== YOUR OBJECTIVE ==
From the listing below, extract each line containing the string "wrist".

== DATASET ==
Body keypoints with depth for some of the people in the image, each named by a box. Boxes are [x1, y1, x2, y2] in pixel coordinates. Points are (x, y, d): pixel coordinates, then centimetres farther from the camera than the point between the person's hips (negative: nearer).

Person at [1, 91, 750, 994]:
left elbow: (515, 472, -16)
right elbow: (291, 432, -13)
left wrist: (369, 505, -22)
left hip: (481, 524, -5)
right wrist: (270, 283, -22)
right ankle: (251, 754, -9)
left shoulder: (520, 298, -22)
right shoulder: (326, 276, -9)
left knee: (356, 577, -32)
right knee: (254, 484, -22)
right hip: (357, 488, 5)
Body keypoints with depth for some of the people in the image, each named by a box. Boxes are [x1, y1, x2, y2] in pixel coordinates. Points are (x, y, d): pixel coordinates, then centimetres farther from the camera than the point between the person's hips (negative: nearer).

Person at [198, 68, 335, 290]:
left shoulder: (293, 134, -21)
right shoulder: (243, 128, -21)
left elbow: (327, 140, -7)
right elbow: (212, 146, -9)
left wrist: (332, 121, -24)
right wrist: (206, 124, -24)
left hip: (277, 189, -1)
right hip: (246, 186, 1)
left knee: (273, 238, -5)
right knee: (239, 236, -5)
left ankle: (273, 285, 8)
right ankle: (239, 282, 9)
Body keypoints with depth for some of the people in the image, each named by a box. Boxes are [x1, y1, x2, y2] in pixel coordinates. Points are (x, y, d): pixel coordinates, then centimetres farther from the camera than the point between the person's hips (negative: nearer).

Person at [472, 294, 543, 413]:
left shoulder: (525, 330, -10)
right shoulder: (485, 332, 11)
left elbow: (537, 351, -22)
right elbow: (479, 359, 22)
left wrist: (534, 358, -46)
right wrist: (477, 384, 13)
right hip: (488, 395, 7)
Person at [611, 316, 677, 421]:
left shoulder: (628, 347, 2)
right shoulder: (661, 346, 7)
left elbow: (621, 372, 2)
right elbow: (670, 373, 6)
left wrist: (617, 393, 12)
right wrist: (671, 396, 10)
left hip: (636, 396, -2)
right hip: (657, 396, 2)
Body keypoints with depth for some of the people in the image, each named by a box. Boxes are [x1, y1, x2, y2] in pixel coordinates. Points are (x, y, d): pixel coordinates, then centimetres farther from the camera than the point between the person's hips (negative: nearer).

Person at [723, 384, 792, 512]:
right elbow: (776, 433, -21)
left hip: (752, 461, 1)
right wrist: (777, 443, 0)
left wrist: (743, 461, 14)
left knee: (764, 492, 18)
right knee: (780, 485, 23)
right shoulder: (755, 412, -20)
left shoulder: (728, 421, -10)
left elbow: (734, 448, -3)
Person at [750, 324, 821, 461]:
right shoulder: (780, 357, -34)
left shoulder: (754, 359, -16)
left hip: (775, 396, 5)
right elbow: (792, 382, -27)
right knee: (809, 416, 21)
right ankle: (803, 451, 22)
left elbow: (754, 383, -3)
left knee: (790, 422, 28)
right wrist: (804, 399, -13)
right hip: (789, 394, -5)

== TASK ANSWER ==
left wrist: (369, 505, -22)
right wrist: (270, 283, -22)
left wrist: (332, 121, -24)
right wrist: (206, 124, -24)
left wrist: (534, 358, -46)
right wrist: (477, 384, 13)
left wrist: (617, 393, 12)
right wrist: (671, 396, 10)
right wrist: (777, 443, 0)
left wrist: (743, 461, 14)
right wrist: (804, 399, -13)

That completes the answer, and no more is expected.